Kyôka, « La Femme ailée : récits »

éd. Ph. Picquier, coll. Picquier poche, Arles

éd. Ph. Picquier, coll. Picquier poche, Arles

Il s’agit de « La Femme ailée » (« Kechô »*) et autres œuvres d’Izumi Kyôka**, écrivain japonais (XIXe-XXe siècle) qui créa, aussi bien dans ses contes fantastiques que dans ses nouvelles proches du poème en prose, un monde fait d’êtres surnaturels, de fantômes inquiétants et de femmes sensuelles, un monde sans doute en partie inspiré de sa mère artiste, qu’il perdit à l’âge de neuf ans. Fantasque, capricieux, Kyôka vivait entouré de ses peurs et superstitions ; il craignait les chiens et les éclairs et enlevait les lunettes quand il passait devant un temple, pour que rien ne brouillât son contact avec le divin. Il idéalisa le monde des geishas, au point d’en prendre une pour femme, en ajournant son mariage jusqu’au décès de son maître Ozaki Kôyô qui désapprouvait cette union. De l’Occident, il révérait les desseins étranges et décadents d’Aubrey Beardsley ; du Japon — les vieilles estampes et scènes de nô. Hélas ! les œuvres les plus fortes et les plus vraies de Kyôka restent pour l’heure inédites en français. Tel est le cas de « Nihonbashi »***, l’histoire d’un jeune homme à la recherche de sa sœur qui lui avait payé ses études en devenant geisha ; ou bien « L’Ermite du mont Kôya » (« Kôya hijiri »****), les confessions d’un moine soumis à la tentation par une magicienne voluptueuse, une sorte de Circé, qui avait le pouvoir de métamorphoser les hommes en bêtes. Même au Japon, malgré la popularité de ses œuvres, adaptées très tôt au théâtre et au cinéma, Kyôka s’éteignit dans une relative indifférence, laissé de côté par ses contemporains. Sa prédilection pour le fantastique, ses étranges types féminins qui rappelaient souvent, par leur beauté ténébreuse et troublante, les « belles dames sans merci » du romantisme occidental, ne correspondaient plus aux goûts du temps : « Quand je songe à Izumi Kyôka », dit un critique*****, « ce qui ne cesse de me surprendre, c’est cet enthousiasme et cette inflexible [obstination] à vouloir préserver un tel univers fantastique et plein de poésie, dans un Japon où, depuis [l’ère] Meiji, le courant principal était le réalisme… Ozaki Kôyô, ce maître pour qui Kyôka avait tant de respect, reste, me semble-t-il, en dernier lieu, un auteur réaliste. En France par exemple, même au XIXe siècle où le réalisme était le courant littéraire principal, [il] existait un certain nombre de romanciers fantastiques — Nerval, parmi d’autres… Dans la littérature japonaise contemporaine, Kyôka fait figure de cas unique et isolé ».

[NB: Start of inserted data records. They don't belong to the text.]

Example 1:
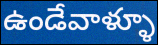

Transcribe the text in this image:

ఉండేవాళ్ళూ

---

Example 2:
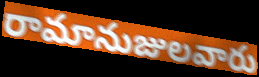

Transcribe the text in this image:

రామానుజులవారు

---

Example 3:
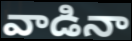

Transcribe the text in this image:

వాడినా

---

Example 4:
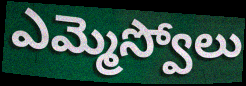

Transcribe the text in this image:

ఎమ్మెస్వోలు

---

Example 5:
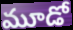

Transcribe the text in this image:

మూడో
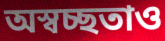
অস্বচ্ছতাও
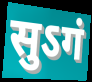
सुऽगं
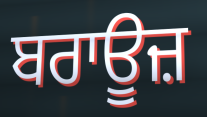
ਬਰਾਊਜ਼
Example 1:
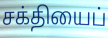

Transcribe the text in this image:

சக்தியைப்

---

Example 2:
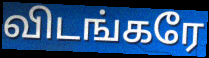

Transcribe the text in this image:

விடங்கரே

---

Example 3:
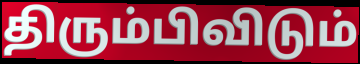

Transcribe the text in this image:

திரும்பிவிடும்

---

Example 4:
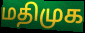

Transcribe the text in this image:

மதிமுக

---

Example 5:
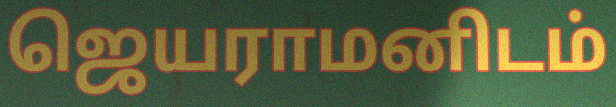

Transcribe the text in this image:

ஜெயராமனிடம்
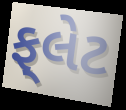
ફ્‌લેટ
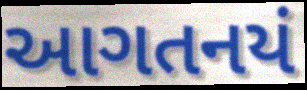
આગતનયં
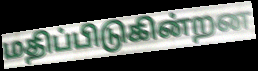
மதிப்பிடுகின்றன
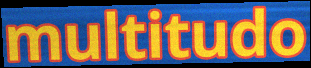
multitudo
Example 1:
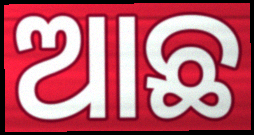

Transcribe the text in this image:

ଆଛ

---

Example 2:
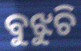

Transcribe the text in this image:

ବୁଝୁଚି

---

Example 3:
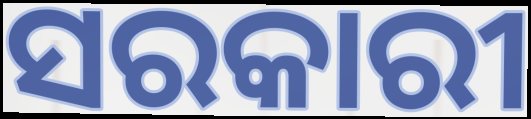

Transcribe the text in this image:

Akutagawa Ryûnosuke écrivit, dans la préface aux « Œuvres complètes » de Kyôka, des observations fort utiles pour comprendre parfaitement l’esthétique de notre auteur : « Nos lettres nationales depuis les “Histoires qui sont maintenant du passé” ne manquent pas d’êtres surnaturels ; de plus, il est vrai qu’il y a, à l’époque Edo, des chefs-d’œuvre du genre comme les “Contes de pluie et de lune”. Mais… il n’est pas d’auteur qui, aux ères Meiji et Taishô, ait utilisé au degré de Kyôka la langue parlée, la langue classique, le vocabulaire de la prose et de la poésie chinoise anciennes, et bien d’autres mots encore. Mais il y a plus : s’il fallait chercher avec qui le mettre en parallèle, il n’y aurait sans doute que les génies de l’époque Muromachi, qui composèrent les récitatifs des nô ».

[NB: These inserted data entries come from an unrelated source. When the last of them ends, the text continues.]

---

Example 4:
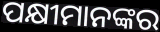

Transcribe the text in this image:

ପକ୍ଷୀମାନଙ୍କର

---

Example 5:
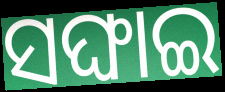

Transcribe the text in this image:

ସଙ୍ଘାଇ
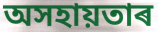
অসহায়তাৰ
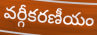
వర్గీకరణీయం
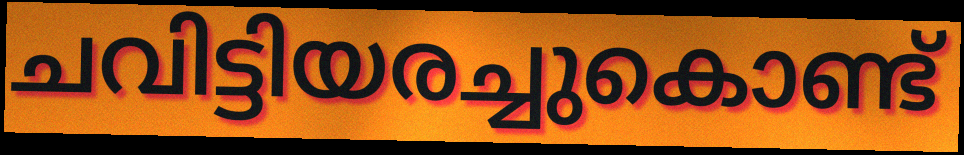
ചവിട്ടിയരച്ചുകൊണ്ട്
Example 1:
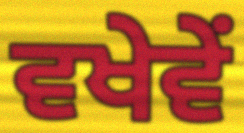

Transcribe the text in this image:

ਵਖੇਵੇਂ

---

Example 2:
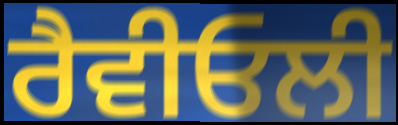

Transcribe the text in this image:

ਰੈਵੀਓਲੀ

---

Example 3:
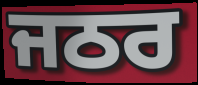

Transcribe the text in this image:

ਜਠਰ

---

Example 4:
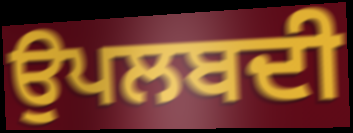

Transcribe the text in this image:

ਉਪਲਬਦੀ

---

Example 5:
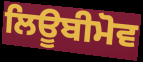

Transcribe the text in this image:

ਲਿਊਬੀਮੋਵ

Sa prédilection pour le fantastique, ses étranges types féminins

Voici un passage qui donnera une idée du style de « La Femme ailée » : « Sous ce micocoulier avait été construite une guérite minuscule, guère plus grosse qu’une boîte, où nous vivions tous deux, ma mère et moi. Le pont, quant à lui, était d’une construction fort rudimentaire, juste de quoi faire l’affaire, il faut dire : on avait relié les pieux par des planches et, en guise de parapet, on avait vaguement posé des troncs de bambou. Malgré cela, même si le pont vacillait un peu quand cinq à dix personnes le traversaient à la fois, il n’y avait pas à craindre de le voir céder et s’écrouler… On peut y voir passer la fille d’un grossiste, vêtue de son joli kimono ; ou le riche propriétaire de quelque retraite ; ou tel autre encore, titubant sur le chemin, gourde à la taille et rameau en fleurs sur l’épaule »******.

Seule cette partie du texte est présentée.